Text passage:

• • • •

A metric space \((X,d)\) is called complete if every Cauchy sequence in \(X\) is convergent. A complete normed space is called a Banach space and a complete inner product space is called a Hilbert space.
Example 1.39.
The Euclidean spaces \(\R^n\) are complete by results from second year analysis. Hence they are Hilbert spaces.
Theorem 1.40.
Let \(S\) be a set. Then the space \(B(S)\) of bounded functions \(f \maps S \to \R\) with the supremum norm is a Banach space.
Proof.
We already know that \(B(S)\) is a normed space. To verify that the space is complete, let \(\seq fn\) be a Cauchy sequence in \(B(S)\text{.}\) We must show that there exists \(f_0 \in B(S)\) such that \(\n{f_n-f_0}
\to 0\) as \(n \to \infty\text{.}\)
Step 1: Defining \(f_0\).
Fix \(s \in S\text{.}\) For any given \(\varepsilon \gt 0\text{,}\) there exists \(N \in \N\) such that \(d(f_m,f_n) \lt \varepsilon\) when \(m,n \ge
N\text{.}\) But then
\begin{equation*}
|f_m(s) - f_n(s)| \le \|f_m - f_n\|_{\sup} \lt \varepsilon\text{.}
\end{equation*}
Hence \((f_n(s))_{n \in \N}\) is a Cauchy sequence in \(\R\text{.}\) Since \(\R\) is complete, there exists a limit. Call the limit \(f_0(s)\text{.}\) Thus for every \(s \in S\) we obtain a number \(f_0(s)\text{,}\) and this gives rise to a function \(f_0 \maps S \to \R\text{.}\)
Step 2: \(f_0 \in B(S)\).
Since \(\seq fn\) is a Cauchy sequence, it is bounded by Exercise 1.3.3. Since \(B(S)\) is a normed space, this is equivalent (by Exercise 1.1.11) to
\begin{gather*}
M = \sup_{n \in \N} {\n{f_n}_{\sup}} \lt \infty \text{.}
\end{gather*}
Therefore, for any \(s \in S\text{,}\)
\begin{equation*}
|f_0(s)| = \lim_{n \to \infty} |f_n(s)| \le M\text{.}
\end{equation*}
This proves that \(f_0\) is bounded, i.e., that \(f_0 \in B(S)\text{.}\)
Step 3: \(f_n \to f_0\).
Fix \(\varepsilon \gt 0\text{,}\) and choose \(N \in
\N\) such that \(\|f_m - f_n\|_{\sup}\lt \frac{\varepsilon}{2}\) when \(m,n \ge N\text{.}\) Then for any \(s \in S\text{,}\)
\begin{align*}
|f_n(s) - f_0(s)|
\amp= \left|f_n(s) - \lim_{m \to \infty} f_m(s)\right| \\
\amp= \lim_{m \to \infty} |f_n(s) - f_m(s)| \le \frac{\varepsilon}{2}
\end{align*}
whenever \(n \ge N\text{.}\) Hence
\begin{equation*}
\|f_n - f_0\|_{\sup}
= \sup_{s \in S} |f_n(s) - f_0(s)|
\le \frac{\varepsilon}{2}
\lt \varepsilon
\end{equation*}
for all \(n \ge N\text{.}\)

• • • •

Provided data:
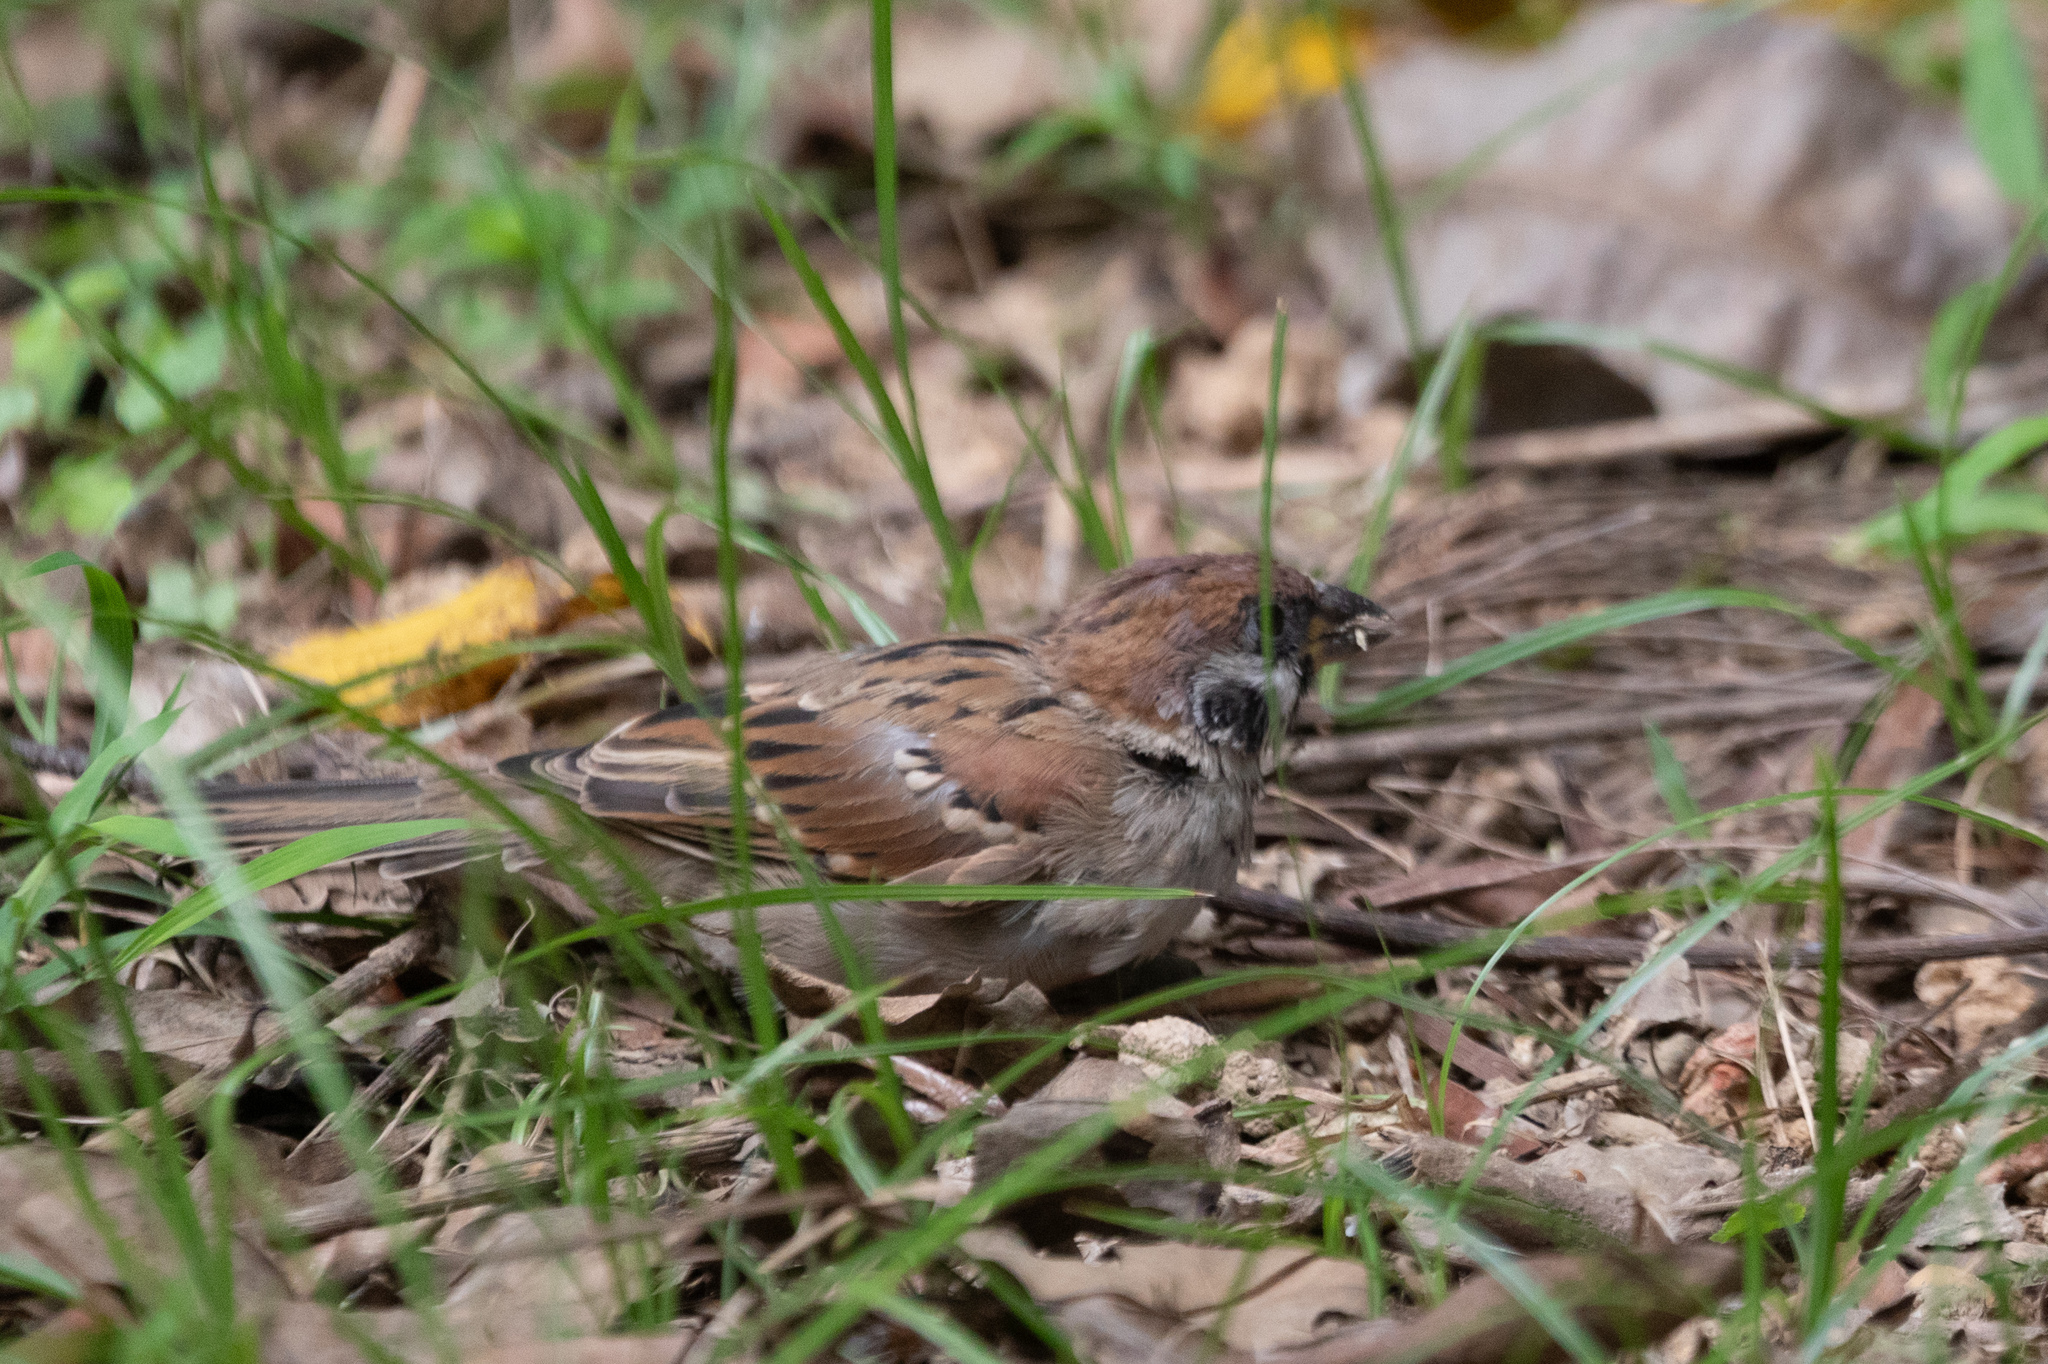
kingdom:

• • • •

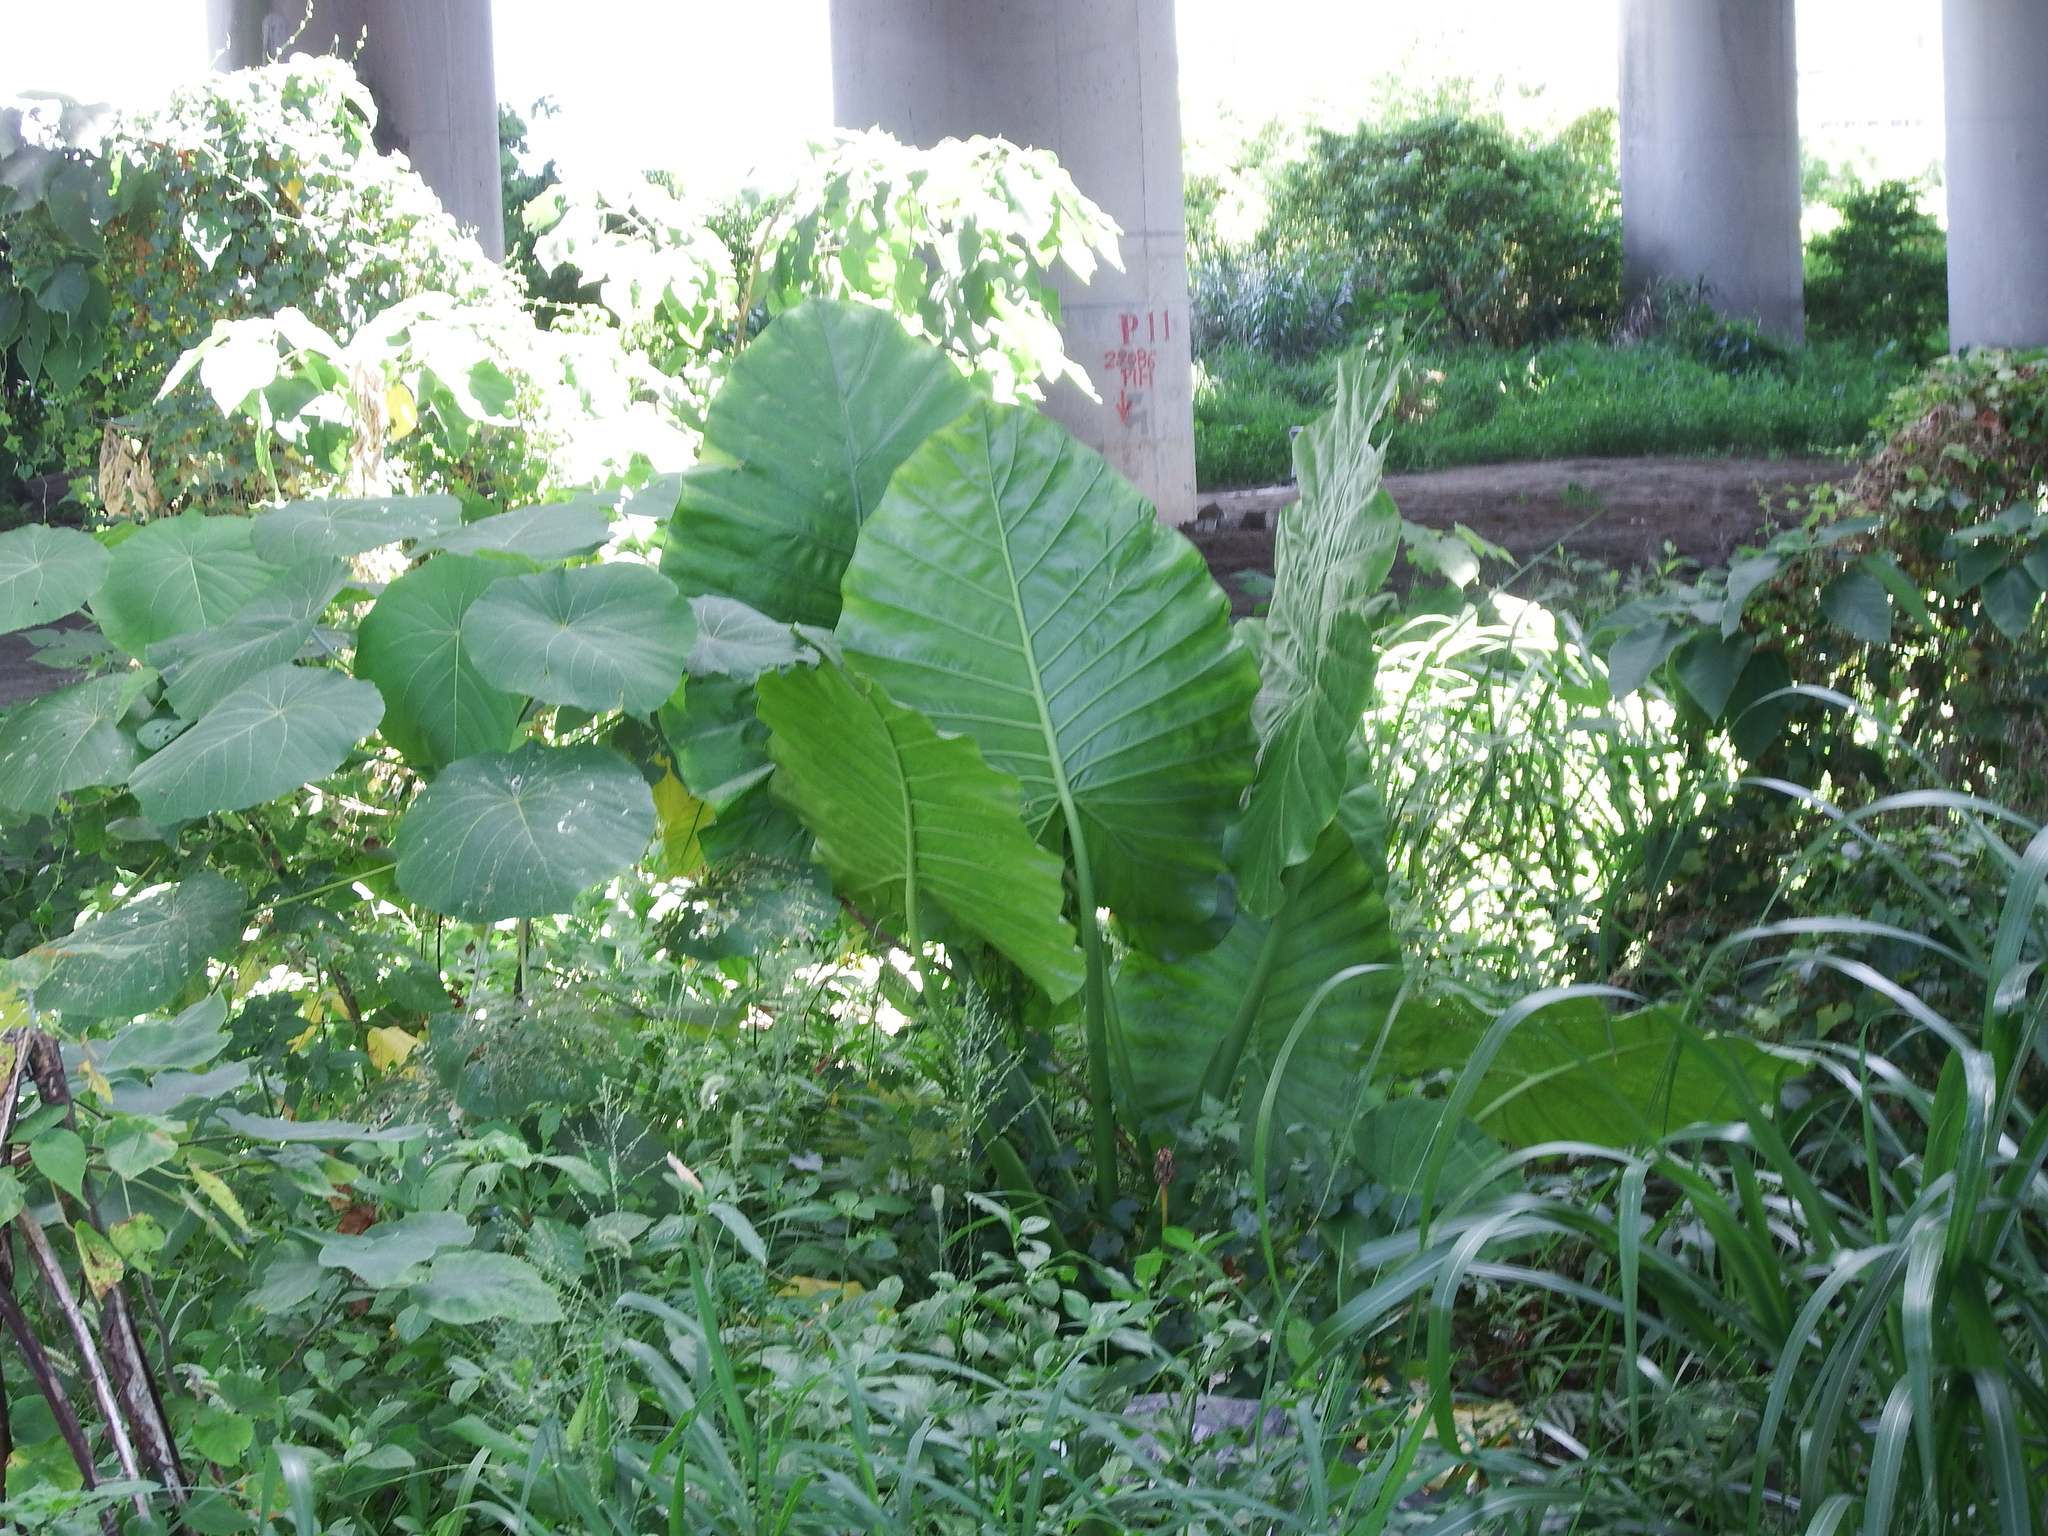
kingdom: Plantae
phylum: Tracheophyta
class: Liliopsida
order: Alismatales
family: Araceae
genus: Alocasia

• • • •

Problems to solve:
1. Rewrite the paragraph of the passage on complete spaces that begins "A metric space \((X,d)\) is called complete" as a short list, keeping its three definitions.
2. Pick up the passage on complete spaces after its final sentence and carry on from there.
The records are material separate from the passage on complete spaces.

Results of the tasks:
1.
- A metric space \((X,d)\) is complete if every Cauchy sequence in \(X\) converges.
- A Banach space is a complete normed space.
- A Hilbert space is a complete inner product space.

2.
Theorem 1.41.
Let \((X,d)\) be a complete metric space and let \((Y,d')\) be a metric subspace. Then \((Y,d')\) is complete if and only if \(Y\) is closed as a subset of \(X\text{.}\)
Proof.
Suppose that \(Y\) is closed and let \((x_n)_{n \in \N}\) be a Cauchy sequence in \(Y\text{.}\) Then it is also a Cauchy sequence in \(X\text{,}\) and it follows that it has a limit \(x_0\) in \(X\text{.}\) By Theorem 1.35, we know that \(x_0 \in Y\text{.}\) Since
\begin{equation*}
d'(x_n,x_0) = d(x_n,x_0) \to 0\text{,}
\end{equation*}
this means that \(x_n \to x_0\) in \(Y\text{.}\) So \(Y\) is complete.
Conversely, suppose that \(Y\) is not closed. Then by Theorem 1.35 again, there exists a sequence \((x_n)_{n \in
\N}\) in \(Y\) that is convergent in \(X\) with a limit \(x_0 \in X
\setminus Y\text{.}\) According to Theorem 1.37, this is a Cauchy sequence in \(X\) and therefore a Cauchy sequence in \(Y\) as well. Then by the uniqueness of limits (Theorem 1.34), it cannot be convergent in \(Y\text{.}\) So \(Y\) is not complete.
Exercises Exercises
1. (PS3) Some basic limits.
Let \((X,d)\) be a metric space, and suppose that \(\seq xn\) and \(\seq
yn\) are convergent sequences in \(X\) with \(x_n \to x_0 \in X\) and \(y_n \to y_0 \in X\text{.}\)
(a)
Show that \(d(x_n,y_n) \to d(x_0,y_0)\text{.}\)
Hint.
Use the triangle inequality to show \(d(x_0,y_0) \le d(x_0,x_n) +
d(x_n,y_n) + d(y_n,y_0)\text{,}\) as well as the same inequality with the roles of \(0\) and \(n\) reversed. Then use this to estimate the difference \(\abs{d(x_n,y_n) - d(x_0,y_0)}\text{.}\)
Solution.
Applying the triangle inequality twice we find, for any \(n \in \N\text{,}\)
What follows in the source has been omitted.